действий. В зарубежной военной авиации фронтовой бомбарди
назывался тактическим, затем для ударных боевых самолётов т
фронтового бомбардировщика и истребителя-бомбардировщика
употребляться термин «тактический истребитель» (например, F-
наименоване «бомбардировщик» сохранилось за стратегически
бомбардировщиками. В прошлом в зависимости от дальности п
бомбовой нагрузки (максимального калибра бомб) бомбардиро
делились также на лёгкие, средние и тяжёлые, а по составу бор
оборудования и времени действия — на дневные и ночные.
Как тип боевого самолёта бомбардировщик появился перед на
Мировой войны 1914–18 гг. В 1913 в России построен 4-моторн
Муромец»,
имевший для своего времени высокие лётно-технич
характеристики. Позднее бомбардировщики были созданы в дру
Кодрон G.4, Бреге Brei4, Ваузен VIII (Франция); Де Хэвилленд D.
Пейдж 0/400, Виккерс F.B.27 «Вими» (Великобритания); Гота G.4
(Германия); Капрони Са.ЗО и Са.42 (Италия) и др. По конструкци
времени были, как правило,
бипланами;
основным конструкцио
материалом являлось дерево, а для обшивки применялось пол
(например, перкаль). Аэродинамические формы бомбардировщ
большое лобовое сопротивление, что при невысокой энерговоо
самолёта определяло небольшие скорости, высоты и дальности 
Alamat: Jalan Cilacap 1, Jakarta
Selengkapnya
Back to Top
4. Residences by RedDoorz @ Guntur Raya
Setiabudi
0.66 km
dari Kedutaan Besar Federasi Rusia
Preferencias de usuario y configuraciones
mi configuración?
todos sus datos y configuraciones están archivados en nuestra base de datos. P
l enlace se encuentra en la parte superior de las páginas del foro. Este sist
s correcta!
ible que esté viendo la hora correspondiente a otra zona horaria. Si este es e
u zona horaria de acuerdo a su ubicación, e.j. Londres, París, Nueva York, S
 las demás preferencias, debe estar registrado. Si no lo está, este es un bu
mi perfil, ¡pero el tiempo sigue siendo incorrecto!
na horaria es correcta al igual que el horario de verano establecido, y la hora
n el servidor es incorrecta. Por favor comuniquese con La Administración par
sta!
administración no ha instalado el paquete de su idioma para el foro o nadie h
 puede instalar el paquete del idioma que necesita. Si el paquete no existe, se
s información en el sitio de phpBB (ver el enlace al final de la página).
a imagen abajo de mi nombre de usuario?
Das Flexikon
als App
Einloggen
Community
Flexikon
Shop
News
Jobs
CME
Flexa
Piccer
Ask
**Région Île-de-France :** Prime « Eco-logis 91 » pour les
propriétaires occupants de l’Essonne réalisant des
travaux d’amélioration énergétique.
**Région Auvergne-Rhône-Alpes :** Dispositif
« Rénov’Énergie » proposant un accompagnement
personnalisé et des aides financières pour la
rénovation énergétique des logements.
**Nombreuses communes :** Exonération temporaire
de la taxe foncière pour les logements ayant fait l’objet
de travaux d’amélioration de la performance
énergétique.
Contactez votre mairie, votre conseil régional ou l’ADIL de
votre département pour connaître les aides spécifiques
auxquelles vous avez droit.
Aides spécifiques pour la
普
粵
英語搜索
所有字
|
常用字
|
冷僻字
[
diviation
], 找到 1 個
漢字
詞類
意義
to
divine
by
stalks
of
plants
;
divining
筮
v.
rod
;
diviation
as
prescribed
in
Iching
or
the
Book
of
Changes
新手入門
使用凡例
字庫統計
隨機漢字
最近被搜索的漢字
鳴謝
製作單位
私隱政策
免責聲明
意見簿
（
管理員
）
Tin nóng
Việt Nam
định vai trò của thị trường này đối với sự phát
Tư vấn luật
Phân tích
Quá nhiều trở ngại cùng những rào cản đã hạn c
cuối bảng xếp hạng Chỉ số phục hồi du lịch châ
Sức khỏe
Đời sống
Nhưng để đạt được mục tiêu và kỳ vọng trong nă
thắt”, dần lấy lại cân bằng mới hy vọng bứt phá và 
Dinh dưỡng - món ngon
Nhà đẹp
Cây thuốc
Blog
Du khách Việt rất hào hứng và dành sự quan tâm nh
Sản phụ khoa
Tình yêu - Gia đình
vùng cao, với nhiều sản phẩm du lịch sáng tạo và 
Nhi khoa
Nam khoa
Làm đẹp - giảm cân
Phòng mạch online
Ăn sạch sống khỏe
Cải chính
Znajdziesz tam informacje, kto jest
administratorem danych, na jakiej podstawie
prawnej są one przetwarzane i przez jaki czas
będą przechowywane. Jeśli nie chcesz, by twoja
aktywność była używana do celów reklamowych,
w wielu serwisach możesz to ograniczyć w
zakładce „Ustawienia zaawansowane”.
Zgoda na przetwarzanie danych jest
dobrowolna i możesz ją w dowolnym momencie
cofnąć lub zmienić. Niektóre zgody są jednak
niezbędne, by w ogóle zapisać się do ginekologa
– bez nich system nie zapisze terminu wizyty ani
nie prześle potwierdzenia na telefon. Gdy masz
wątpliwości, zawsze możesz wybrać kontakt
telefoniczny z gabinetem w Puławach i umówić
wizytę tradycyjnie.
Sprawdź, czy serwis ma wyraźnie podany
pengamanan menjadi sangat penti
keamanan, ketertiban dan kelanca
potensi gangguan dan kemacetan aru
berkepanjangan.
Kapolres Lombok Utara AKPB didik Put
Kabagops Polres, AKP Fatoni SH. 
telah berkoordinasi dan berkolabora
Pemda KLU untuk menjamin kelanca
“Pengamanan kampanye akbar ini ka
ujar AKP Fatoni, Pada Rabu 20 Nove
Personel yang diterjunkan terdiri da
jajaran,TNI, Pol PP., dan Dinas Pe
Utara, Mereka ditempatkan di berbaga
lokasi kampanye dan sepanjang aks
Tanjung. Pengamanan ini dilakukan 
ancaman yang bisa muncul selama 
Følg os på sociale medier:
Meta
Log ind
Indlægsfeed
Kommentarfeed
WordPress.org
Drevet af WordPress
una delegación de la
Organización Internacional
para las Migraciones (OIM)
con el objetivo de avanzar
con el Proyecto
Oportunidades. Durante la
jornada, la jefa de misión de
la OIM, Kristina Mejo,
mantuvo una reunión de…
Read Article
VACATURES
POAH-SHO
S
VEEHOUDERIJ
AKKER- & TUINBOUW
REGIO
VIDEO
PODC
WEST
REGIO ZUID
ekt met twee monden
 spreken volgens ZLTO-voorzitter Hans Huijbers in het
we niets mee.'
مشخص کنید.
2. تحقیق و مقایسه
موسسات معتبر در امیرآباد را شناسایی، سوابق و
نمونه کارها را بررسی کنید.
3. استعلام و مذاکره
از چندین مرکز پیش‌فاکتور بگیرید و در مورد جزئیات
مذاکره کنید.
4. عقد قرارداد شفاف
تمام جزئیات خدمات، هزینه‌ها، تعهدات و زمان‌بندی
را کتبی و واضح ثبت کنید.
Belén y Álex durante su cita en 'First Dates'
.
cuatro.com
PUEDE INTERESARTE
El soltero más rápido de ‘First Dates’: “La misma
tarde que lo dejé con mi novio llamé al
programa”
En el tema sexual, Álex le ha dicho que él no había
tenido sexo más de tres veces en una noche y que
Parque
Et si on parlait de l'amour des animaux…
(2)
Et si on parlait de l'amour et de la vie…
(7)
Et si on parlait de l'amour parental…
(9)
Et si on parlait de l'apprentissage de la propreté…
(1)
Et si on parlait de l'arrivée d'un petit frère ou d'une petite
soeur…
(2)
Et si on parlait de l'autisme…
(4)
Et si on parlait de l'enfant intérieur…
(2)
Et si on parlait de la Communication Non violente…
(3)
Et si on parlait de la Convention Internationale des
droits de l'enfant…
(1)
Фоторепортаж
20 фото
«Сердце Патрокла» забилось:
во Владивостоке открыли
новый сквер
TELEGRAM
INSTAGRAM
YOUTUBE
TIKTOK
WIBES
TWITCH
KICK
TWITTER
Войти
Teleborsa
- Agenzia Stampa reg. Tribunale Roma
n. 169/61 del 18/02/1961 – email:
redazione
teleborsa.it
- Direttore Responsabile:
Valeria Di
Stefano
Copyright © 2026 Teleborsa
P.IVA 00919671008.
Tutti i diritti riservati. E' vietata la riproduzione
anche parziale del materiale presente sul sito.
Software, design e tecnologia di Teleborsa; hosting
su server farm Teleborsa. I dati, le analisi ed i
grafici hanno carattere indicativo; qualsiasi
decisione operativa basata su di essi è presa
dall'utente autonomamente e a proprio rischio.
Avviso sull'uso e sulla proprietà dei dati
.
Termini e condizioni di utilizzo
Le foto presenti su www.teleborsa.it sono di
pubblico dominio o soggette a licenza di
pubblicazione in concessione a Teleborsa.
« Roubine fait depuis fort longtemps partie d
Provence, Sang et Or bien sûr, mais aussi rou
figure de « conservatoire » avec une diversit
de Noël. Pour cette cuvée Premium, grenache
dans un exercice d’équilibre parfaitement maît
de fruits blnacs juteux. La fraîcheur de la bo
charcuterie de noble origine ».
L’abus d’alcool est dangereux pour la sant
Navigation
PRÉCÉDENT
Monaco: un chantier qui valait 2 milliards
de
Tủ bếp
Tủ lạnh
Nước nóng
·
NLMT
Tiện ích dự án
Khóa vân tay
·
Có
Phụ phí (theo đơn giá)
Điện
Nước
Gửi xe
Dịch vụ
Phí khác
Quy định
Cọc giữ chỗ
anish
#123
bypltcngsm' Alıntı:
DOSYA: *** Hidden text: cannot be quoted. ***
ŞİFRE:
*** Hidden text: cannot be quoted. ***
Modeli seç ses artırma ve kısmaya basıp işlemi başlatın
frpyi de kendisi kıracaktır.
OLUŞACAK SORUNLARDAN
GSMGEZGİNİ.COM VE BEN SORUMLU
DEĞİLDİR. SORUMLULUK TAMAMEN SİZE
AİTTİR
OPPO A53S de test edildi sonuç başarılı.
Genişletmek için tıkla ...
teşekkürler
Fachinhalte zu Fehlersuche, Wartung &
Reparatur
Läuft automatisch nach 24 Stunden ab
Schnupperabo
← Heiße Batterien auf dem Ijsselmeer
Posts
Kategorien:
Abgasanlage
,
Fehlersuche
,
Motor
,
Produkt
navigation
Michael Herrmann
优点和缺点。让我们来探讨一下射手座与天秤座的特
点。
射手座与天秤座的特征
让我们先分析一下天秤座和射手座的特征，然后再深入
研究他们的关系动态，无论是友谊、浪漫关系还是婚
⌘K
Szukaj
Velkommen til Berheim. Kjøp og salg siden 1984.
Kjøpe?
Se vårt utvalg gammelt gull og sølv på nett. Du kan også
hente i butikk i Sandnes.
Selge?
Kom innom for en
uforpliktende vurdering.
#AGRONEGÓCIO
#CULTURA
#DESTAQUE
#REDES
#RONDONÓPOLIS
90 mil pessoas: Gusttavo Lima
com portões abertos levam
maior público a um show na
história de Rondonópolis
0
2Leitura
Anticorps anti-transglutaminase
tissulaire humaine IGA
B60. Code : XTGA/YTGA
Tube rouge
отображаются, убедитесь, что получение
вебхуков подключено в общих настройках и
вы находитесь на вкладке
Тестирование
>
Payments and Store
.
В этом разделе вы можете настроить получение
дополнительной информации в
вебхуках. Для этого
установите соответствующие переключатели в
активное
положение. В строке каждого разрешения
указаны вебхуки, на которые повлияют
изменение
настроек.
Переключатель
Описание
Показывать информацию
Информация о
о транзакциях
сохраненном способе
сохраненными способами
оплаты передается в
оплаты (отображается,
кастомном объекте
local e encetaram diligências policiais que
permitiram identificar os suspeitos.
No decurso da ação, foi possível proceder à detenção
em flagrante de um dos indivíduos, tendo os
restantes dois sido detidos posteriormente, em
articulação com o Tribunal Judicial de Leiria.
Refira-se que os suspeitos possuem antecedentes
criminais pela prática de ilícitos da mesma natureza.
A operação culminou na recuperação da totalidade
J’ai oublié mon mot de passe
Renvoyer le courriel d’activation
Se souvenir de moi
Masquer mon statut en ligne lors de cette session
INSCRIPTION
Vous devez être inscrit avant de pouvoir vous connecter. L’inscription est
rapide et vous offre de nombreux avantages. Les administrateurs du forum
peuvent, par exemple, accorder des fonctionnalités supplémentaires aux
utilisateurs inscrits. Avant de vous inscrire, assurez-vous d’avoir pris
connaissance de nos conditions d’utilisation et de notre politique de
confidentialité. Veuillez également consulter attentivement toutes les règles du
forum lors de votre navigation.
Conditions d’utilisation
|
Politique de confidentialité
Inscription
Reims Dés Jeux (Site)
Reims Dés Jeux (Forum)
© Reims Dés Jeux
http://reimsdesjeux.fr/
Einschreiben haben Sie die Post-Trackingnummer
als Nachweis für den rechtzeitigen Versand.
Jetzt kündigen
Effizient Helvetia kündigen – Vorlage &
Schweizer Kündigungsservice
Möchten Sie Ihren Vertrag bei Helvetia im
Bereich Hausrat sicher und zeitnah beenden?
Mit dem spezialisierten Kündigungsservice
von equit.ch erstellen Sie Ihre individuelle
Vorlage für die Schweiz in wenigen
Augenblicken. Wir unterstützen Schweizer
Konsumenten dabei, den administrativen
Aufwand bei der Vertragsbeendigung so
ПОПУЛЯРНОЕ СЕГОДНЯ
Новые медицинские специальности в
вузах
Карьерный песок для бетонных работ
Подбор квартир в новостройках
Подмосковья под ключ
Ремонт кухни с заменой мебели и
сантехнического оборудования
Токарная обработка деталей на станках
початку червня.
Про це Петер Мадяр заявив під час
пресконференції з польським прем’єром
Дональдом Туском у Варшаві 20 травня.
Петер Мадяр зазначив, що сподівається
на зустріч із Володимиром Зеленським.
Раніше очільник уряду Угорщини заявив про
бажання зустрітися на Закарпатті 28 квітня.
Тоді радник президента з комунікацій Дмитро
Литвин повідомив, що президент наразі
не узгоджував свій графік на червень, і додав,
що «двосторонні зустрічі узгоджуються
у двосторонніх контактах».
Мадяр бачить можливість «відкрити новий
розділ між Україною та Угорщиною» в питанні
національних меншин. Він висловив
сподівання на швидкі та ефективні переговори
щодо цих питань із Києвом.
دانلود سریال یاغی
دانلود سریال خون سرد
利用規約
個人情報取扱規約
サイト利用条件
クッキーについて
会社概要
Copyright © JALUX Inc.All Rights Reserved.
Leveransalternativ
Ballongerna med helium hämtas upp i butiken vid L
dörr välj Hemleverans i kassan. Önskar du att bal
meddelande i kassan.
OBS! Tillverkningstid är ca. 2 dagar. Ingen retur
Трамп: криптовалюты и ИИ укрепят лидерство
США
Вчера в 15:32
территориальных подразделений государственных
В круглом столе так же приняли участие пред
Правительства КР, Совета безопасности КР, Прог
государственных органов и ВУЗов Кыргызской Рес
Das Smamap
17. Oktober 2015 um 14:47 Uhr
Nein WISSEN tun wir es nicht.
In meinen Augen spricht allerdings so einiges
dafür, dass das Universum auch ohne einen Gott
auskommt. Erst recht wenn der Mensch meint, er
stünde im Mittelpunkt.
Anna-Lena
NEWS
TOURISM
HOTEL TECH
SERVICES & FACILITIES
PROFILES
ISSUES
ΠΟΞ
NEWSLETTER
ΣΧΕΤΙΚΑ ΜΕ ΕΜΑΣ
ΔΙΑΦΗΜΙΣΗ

■ YOUR INSTRUCTIONS
Count the lines of the records that contain the string "Việt", matching case exactly. Reply with the number only.

■ ANSWER TO THE PROBLEM
2